I was so hurt by her amazement that tears came to my eyes.
‘Why?’ I asked. ‘Do you think he couldn’t possibly love me?’
‘No, no, Miss Eyre, but you must realize that this is a very unusual situation. You must be careful of your reputation. I advise you to keep him at a distance until you are married.’
Although I was upset by the old lady’s words, I followed her advice, and in the weeks before the wedding I went on teaching Adele as usual. Only in the evenings did I spend some time with Mr. Rochester, and I was careful not to allow him to hold me in his arms or kiss me. Sometimes he was angry with me and called me a ‘hard little thing’ or ‘a cruel spirit’, but I preferred that to being called ‘my darling’. I saw that Mrs. Fairfax approved of my correct behaviour, and I knew that he respected me for it. But it was not easy for me I would rather have shown him my love. My future husband was becoming my whole world, and more than that, my hope of heaven. At last the night before the wedding arrived. My clothes were packed and I was ready. But I was anxious to see Mr. Rochester, who had been away on business, so I ran out of the quiet house to meet him on the road. A wild, stormy wind was blowing, and in the garden I passed the wreck of the great tree. Then suddenly I saw him riding towards me.
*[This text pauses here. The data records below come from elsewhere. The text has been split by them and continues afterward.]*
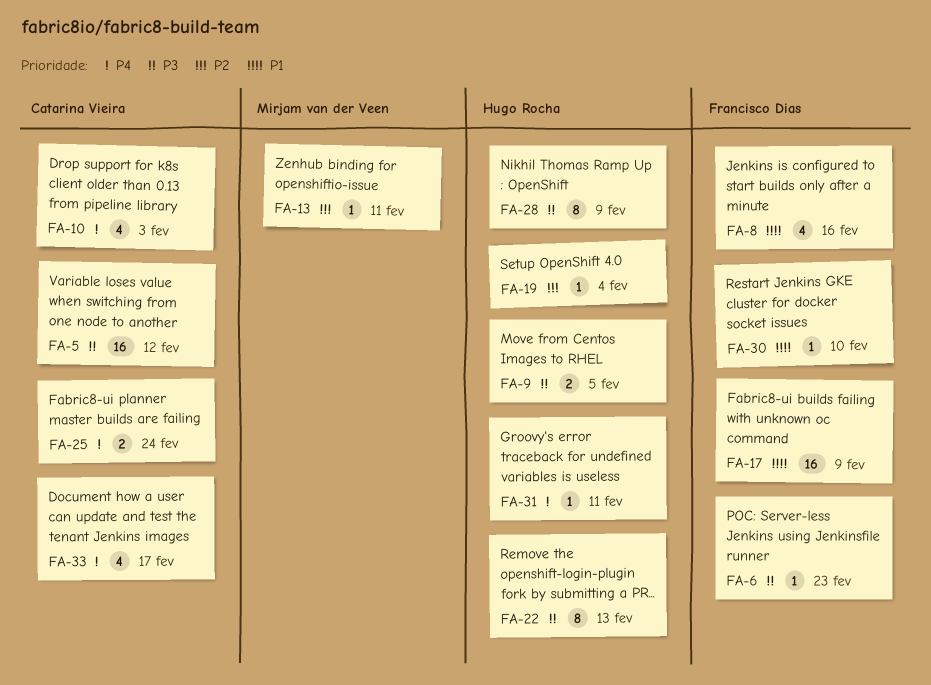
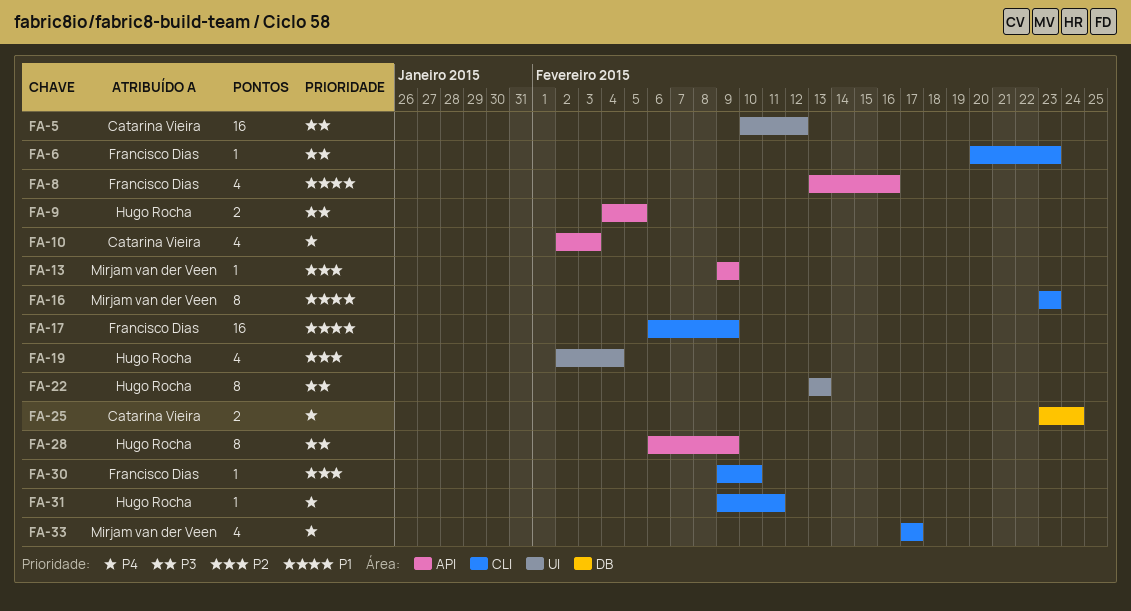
FA-13, due: Feb 11 -> Feb 9
FA-16: none -> present
FA-19, estimate: 1 -> 4
FA-30, priority: P1 -> P2
FA-33, owner: Catarina Vieira -> Mirjam van der Veen

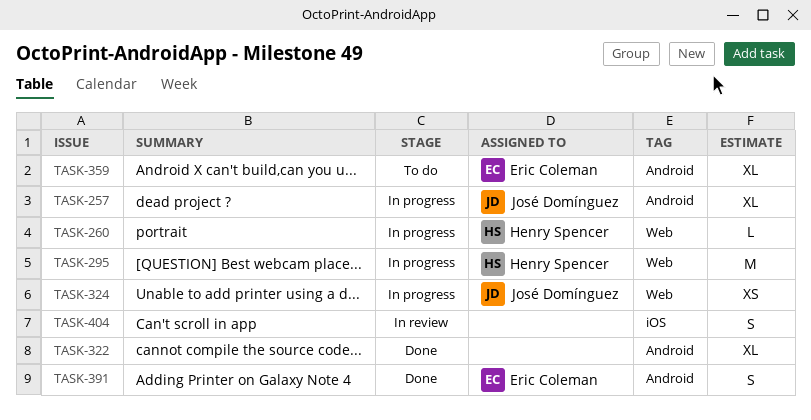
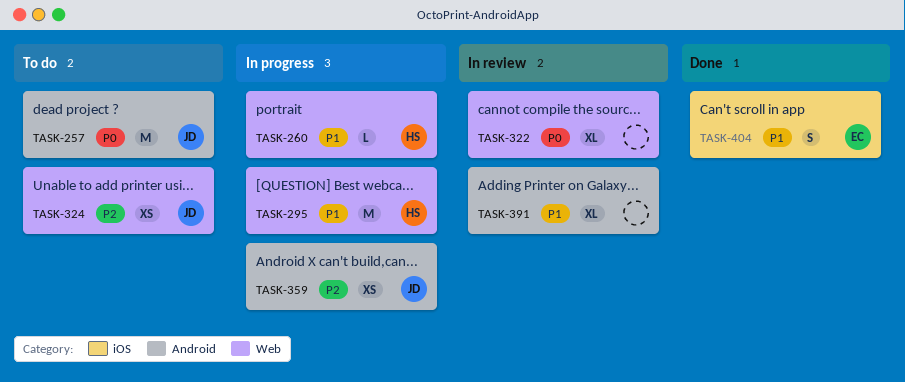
TASK-257, status: In progress -> To do
TASK-257, estimate: XL -> M
TASK-322, status: Done -> In review
TASK-322, label: Android -> Web
TASK-324, status: In progress -> To do
TASK-359, status: To do -> In progress
TASK-359, owner: Eric Coleman -> José Domínguez
TASK-359, estimate: XL -> XS
TASK-391, status: Done -> In review
TASK-391, owner: Eric Coleman -> none
TASK-391, estimate: S -> XL
TASK-404, status: In review -> Done
TASK-404, owner: none -> Eric Coleman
‘You see!’ he shouted. ‘You can’t do without me! Jump up on to my horse!’ Together we rode back to Thornfield. While he ate dinner, I sat quietly beside him. He looked closely at me.
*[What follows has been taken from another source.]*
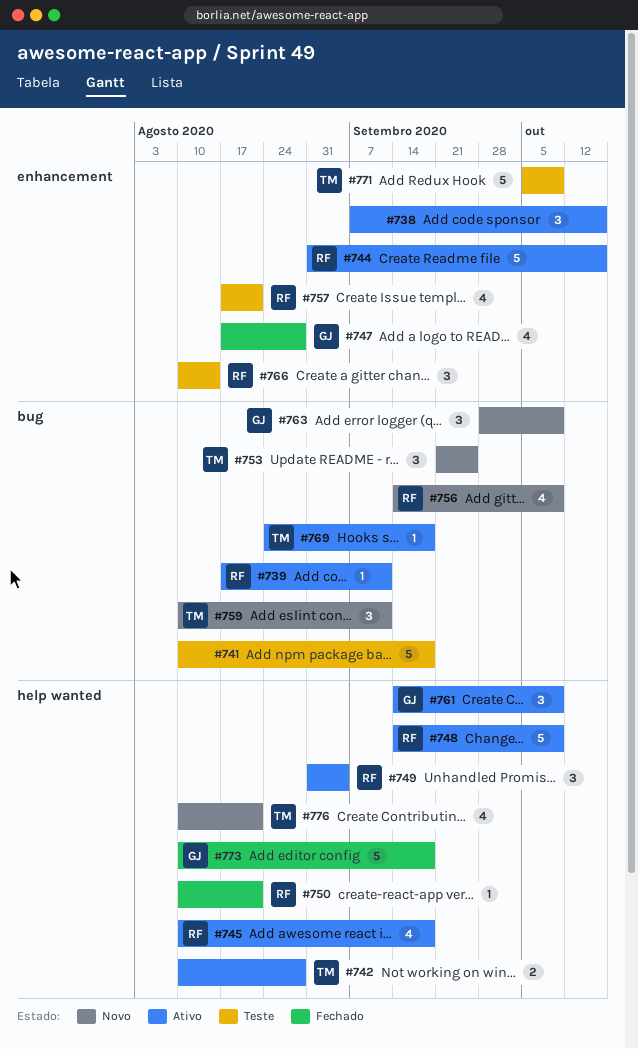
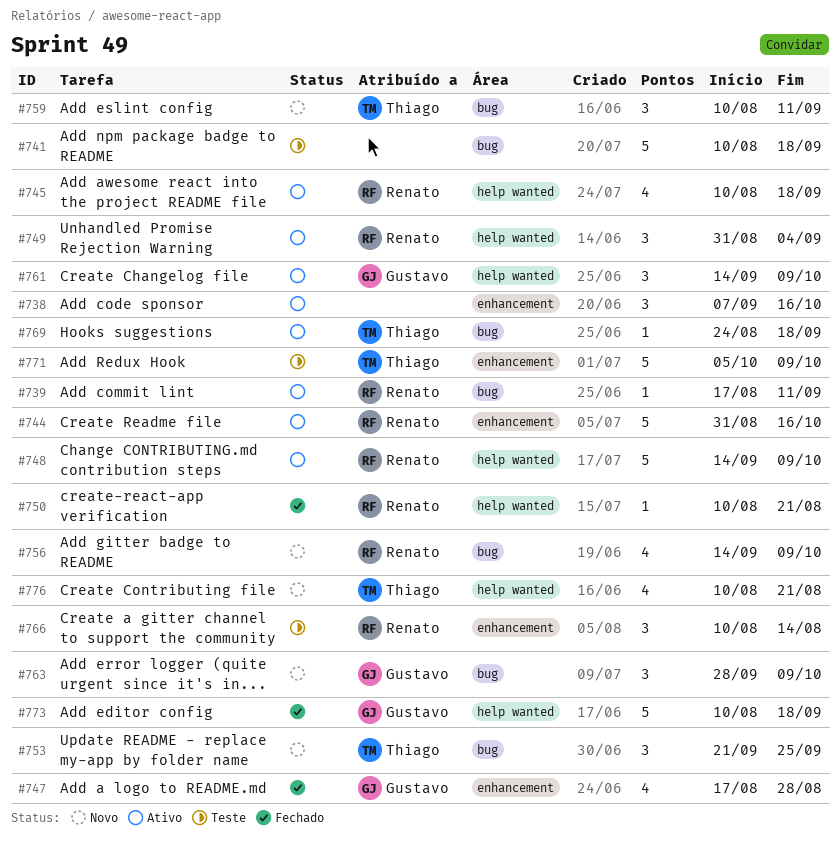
#742: present -> none
#757: present -> none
‘You look sad, Jane,’ he said. ‘Is anything wrong? Are you nervous about your new life?’
‘No,’ I replied firmly. ‘I’m not worried about that, because I love you. But last night I had a strange dream, a terrible dream! It was dark and windy outside, and before I went to sleep I could hear a dog growling in the distance. In my dream I was carrying a small child in my arms down a long road. I was trying to catch up with you, but I couldn’t.’
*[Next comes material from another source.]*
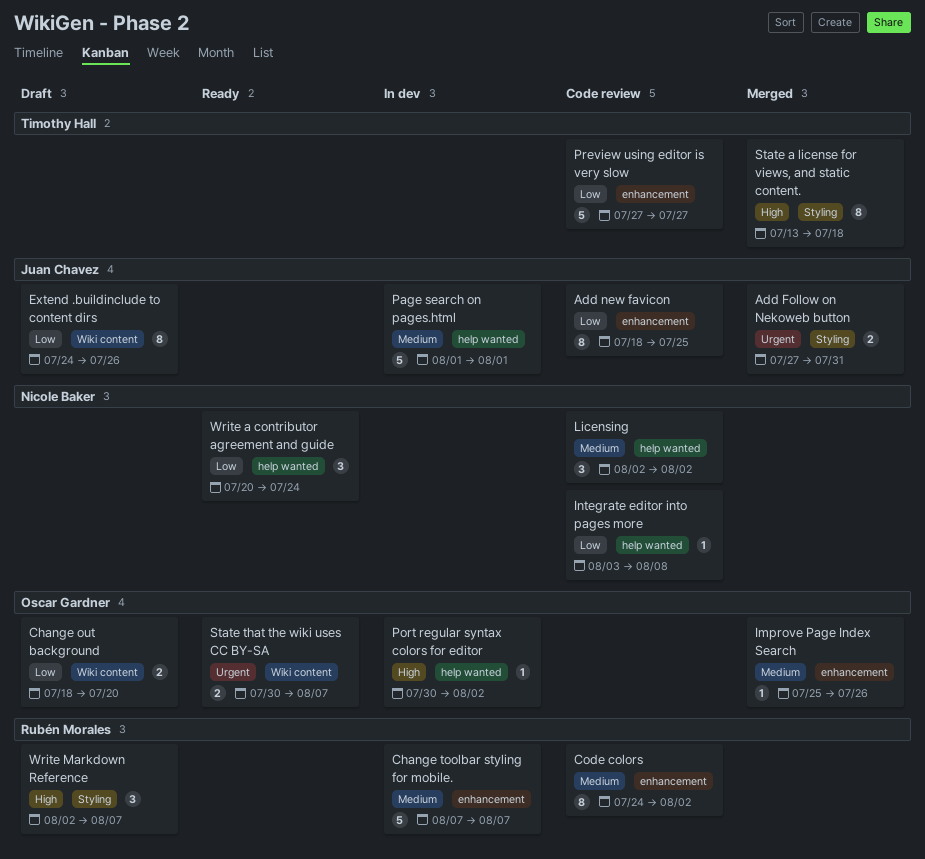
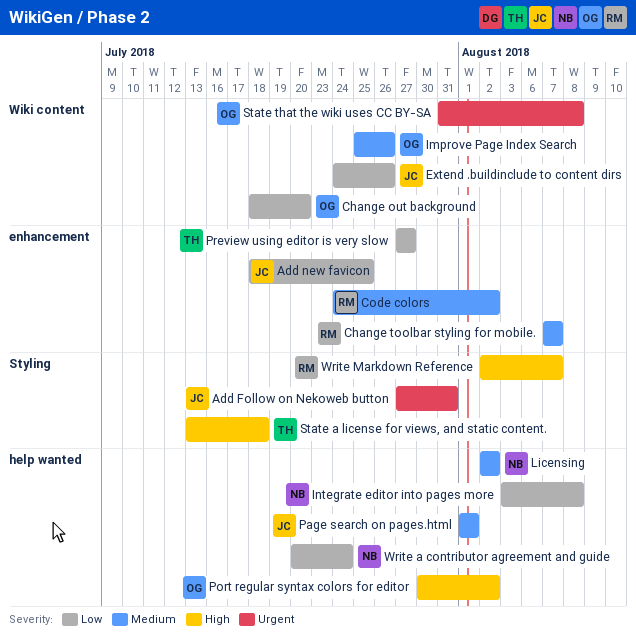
Improve Page Index Search, label: enhancement -> Wiki content
State that the wiki uses CC BY-SA, start: Jul 30 -> Jul 31
State that the wiki uses CC BY-SA, due: Aug 7 -> Aug 8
‘And you still worry about a foolish dream, when I’m close to you? But say you love me again, Jane.’
‘I do love you, Edward. But I haven’t finished my story.’
‘Is there more? Well, go on.’
‘I dreamed that Thornfield was totally destroyed, just a heap of stones. I was still carrying the child, but now I could see you riding away into the distance. I knew you would never come back! Then I woke up.’
‘That’s all then, Jane. Nothing to worry about.’
‘No, wait. There was candle-light in my room, and a strange shape examining the wedding dress hanging in my cupboard. My blood ran cold. It wasn’t Mrs. Fairfax or any of the servants, it wasn’t even Grace Poole. It was a horrible sight!’
‘Describe the shape, Jane!’
‘It looked like a tall woman, with long thick dark hair hanging down. She took up the beautiful veil you bought me, put it on her own head, then turned to admire herself in the mirror. It was then that I saw her wild, inhuman face! She removed the veil, tore it in two and threw it on the floor.’
‘And then?’ Mr. Rochester seemed almost nervous. ‘She came to my bedside, put her candle close to my face and stared fiercely at me. I must have fainted, and I suppose she left. Now can you tell me who or what that woman was?’
‘Jane, you are too sensitive. That was just a dream. Don’t think about it any more!’ he answered comfortingly.
‘That’s just what I said to myself when I woke up this morning, but when I looked on the floor, there was the veil, torn in two halves!’ I felt Mr. Rochester suddenly tremble.
‘To think what might have happened!’ he cried, throwing his arms around me. ‘Thank God it was only the veil!’ After a few moments he said calmly, ‘Now, Jane, be sensible. That woman must have been Grace Poole. There is no other explanation.’
‘Perhaps you’re right,’ I admitted slowly. ‘One day I’ll explain to you why I keep her in my house. But tonight, go and sleep in Adele’s room. You’ll be quite safe there. Just dream about our future!’